Principais Pautas do Senado em 2026
O Senado Federal retoma suas atividades em fevereiro com uma agenda repleta de temas relevantes, destacando-se a indicação de Jorge Messias para o Supremo Tribunal Federal (STF). Escolhido pelo presidente Luiz Inácio Lula da Silva (PT) em 20 de novembro, Messias enfrenta resistência no Senado, especialmente do presidente da Casa, senador Davi Alcolumbre (União-AP), e seus aliados, que preferem Rodrigo Pacheco (PSD-MG).
O governo tem buscado adiar a sabatina de Messias, uma estratégia para ganhar tempo nas negociações e evitar uma possível derrota nas votações. Para que Messias assuma o cargo, ele precisa passar pela sabatina na Comissão de Constituição e Justiça (CCJ) e, posteriormente, ser aprovado em votações secretas tanto na CCJ quanto no plenário do Senado. Este impasse tem gerado um afastamento entre Alcolumbre e o Planalto, complicando ainda mais a relação com o líder do governo na Casa, senador Jaques Wagner (PT-BA).
Revisão da Lei do Impeachment
Outro tema em pauta envolve a revisão da Lei do Impeachment, que já havia sido discutida no final do ano passado. O projeto se tornou ainda mais relevante após o ministro Gilmar Mendes, do STF, suspender trechos da legislação de 1950. Os senadores decidiram que, ao retornar ao Legislativo, dedicarão mais tempo para aprofundar a discussão sobre a proposta.
Essa decisão foi fruto de conversas entre o autor da proposta, Rodrigo Pacheco, ministros da Corte, o relator, senador Weverton Rocha (PDT-MA), e o presidente da CCJ, Otto Alencar (PSD-BA). A maioria dos senadores concordou que mudanças tão significativas na legislação não podem ser tratadas com urgência, o que implica a realização de um debate temático no plenário antes da votação na CCJ.

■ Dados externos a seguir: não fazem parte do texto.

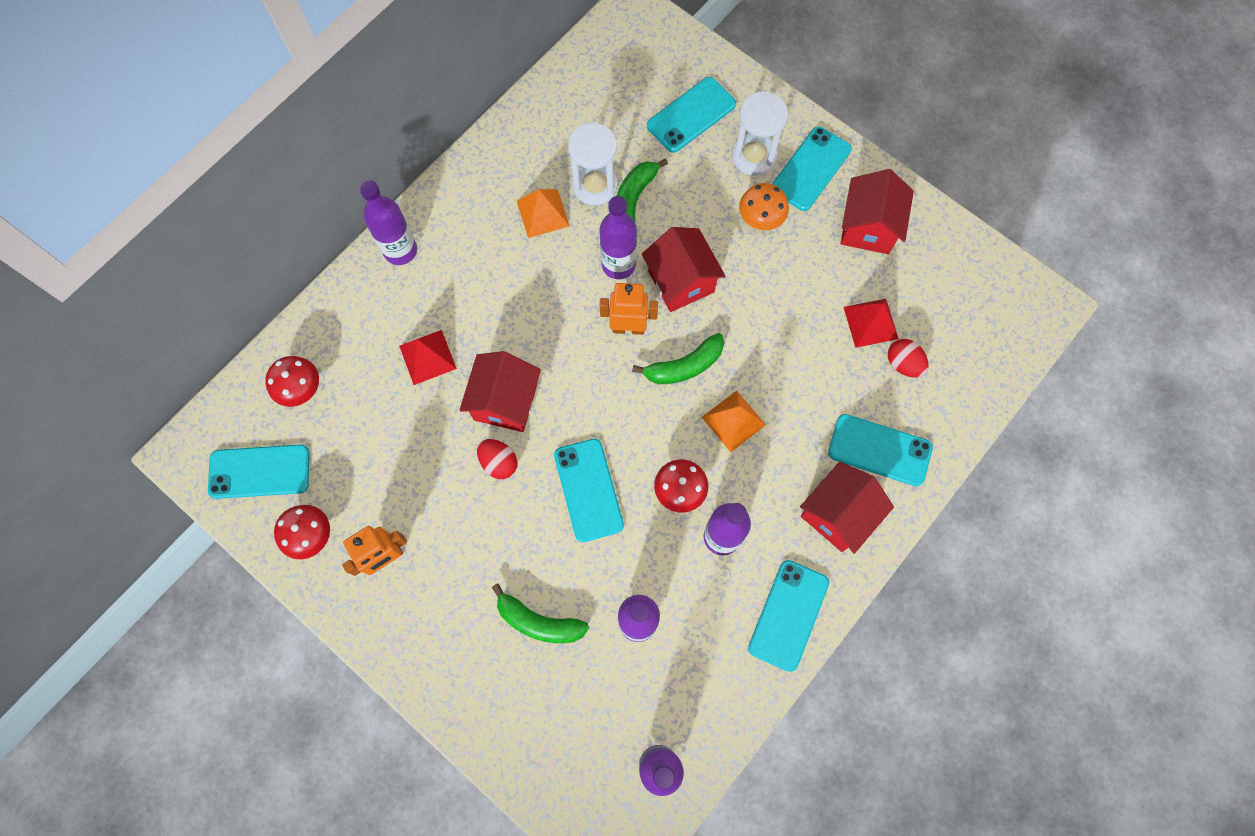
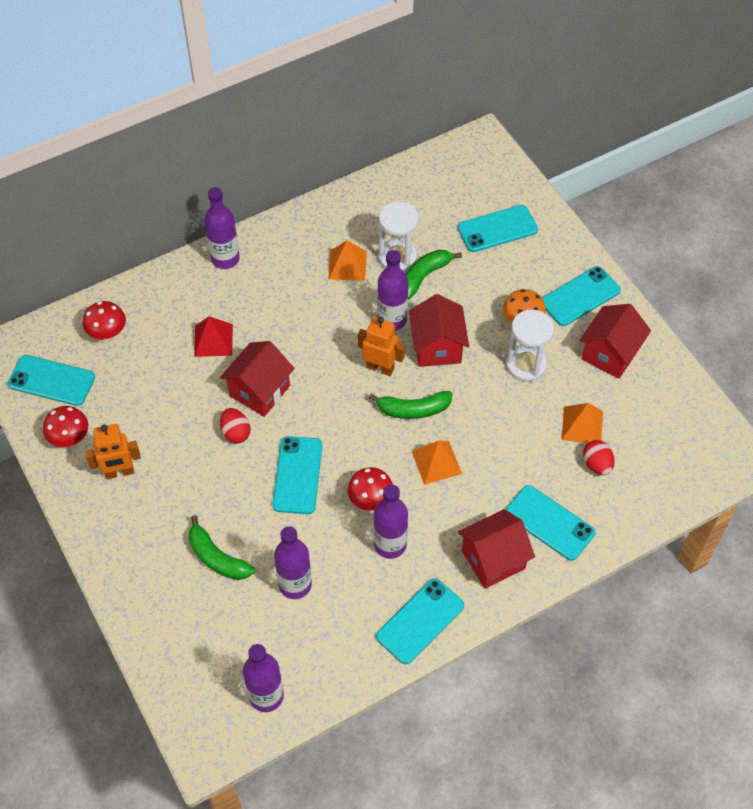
camera: 20 degrees right, 15 degrees down
(753, 156) = (536, 273): white hourglass -> white hourglass (526, 365)
(870, 322) = (582, 425): red pyramid -> orange pyramid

Avanços no Plano Nacional de Educação
Um dos projetos que também deve ter destaque em 2026 é o Plano Nacional de Educação (PNE), que já foi aprovado na Câmara dos Deputados no final de dezembro. Este plano estabelece prioridades e metas para a educação no Brasil nos próximos dez anos, abrangendo objetivos como a alfabetização, a ampliação do acesso à internet nas escolas públicas e o aumento dos investimentos em educação em relação ao Produto Interno Bruto (PIB).

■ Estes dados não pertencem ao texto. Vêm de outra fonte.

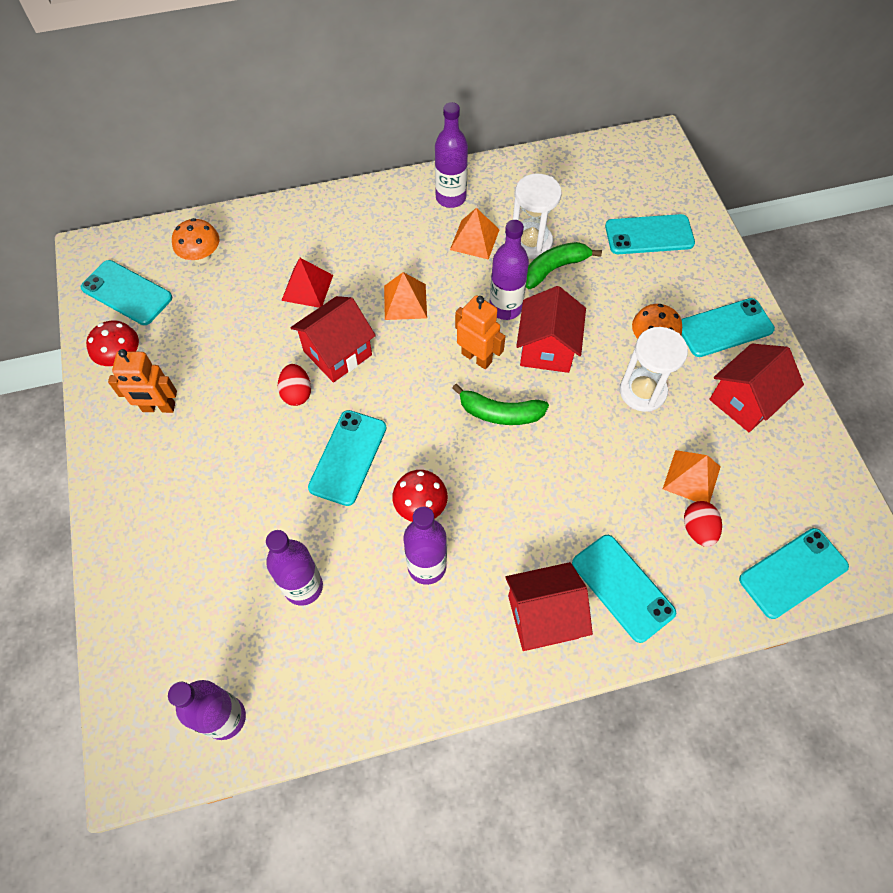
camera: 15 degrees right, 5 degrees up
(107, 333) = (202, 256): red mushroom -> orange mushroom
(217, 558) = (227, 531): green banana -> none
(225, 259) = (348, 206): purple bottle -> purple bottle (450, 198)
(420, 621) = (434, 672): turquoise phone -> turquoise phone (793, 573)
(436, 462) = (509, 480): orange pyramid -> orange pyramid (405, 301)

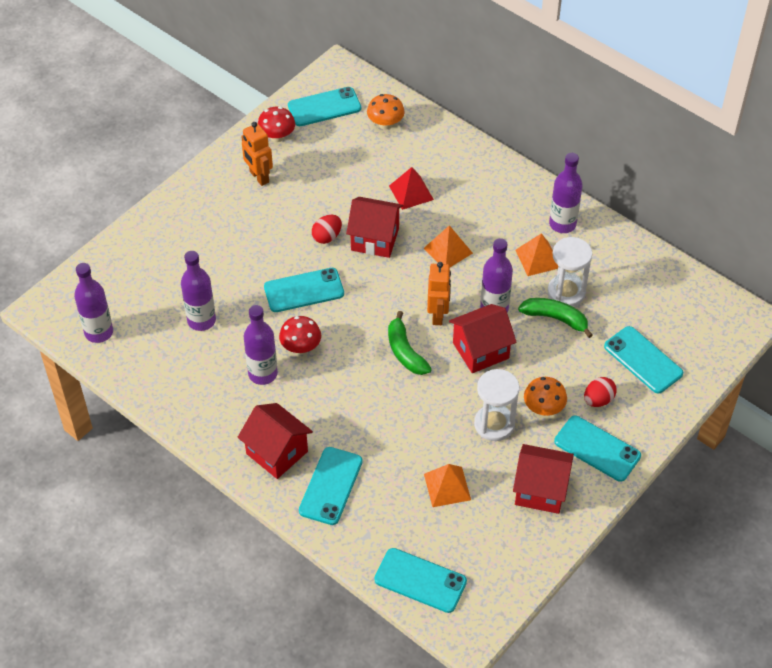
camera: 55 degrees right, 10 degrees down
(127, 293) = (324, 107): turquoise phone -> turquoise phone turned 75 degrees clockwise
(698, 529) = (408, 509): red egg -> red egg (598, 400)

A implementação das metas do PNE é essencial para o fortalecimento da educação no país e a melhoria da qualidade de ensino. As propostas apresentadas visam não apenas expandir o acesso à escola, mas também garantir que a educação se torne uma prioridade nas políticas públicas nos próximos anos.

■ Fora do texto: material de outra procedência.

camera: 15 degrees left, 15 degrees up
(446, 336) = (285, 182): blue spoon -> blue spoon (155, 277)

Pautas Congeladas e Desafios Futuros
Em 2026, os senadores também enfrentarão diversas pautas que permanecem paradas devido à falta de apoio político. Um exemplo disso é o projeto que regulamenta jogos de azar e cassinos no Brasil, que foi pautado no final do ano passado, mas não obteve os votos necessários para avançar. A resistência da bancada evangélica tem sido um fator crucial para a dificuldade em se alcançar um consenso sobre a proposta.
Outro ponto de tensão reside nas propostas relacionadas à legislação eleitoral, que também estão travadas no Senado. Projetos como o novo Código Eleitoral e a Proposta de Emenda à Constituição (PEC) que visa acabar com a reeleição estão estagnados, apesar de terem sido aprovados na CCJ em 2025. A rejeição do fim da reeleição e as mudanças no Código Eleitoral, que incluem aspectos polêmicos como o comprovante impresso de voto, dificultam ainda mais o avanço dessas propostas.
Atividades das Comissões de Inquérito
As comissões de inquérito também estarão em ação em 2026. A CPI do Crime Organizado tem como previsão inicial de duração até abril e deve convocar governadores e secretários de segurança pública para prestar esclarecimentos. Além disso, a CPMI do INS, que investiga fraudes em benefícios de aposentadoria, continuará suas atividades com a proposta de estender seu funcionamento por mais 60 dias, conforme indicado pelo presidente do colegiado, senador Carlos Viana (Podemos-MG).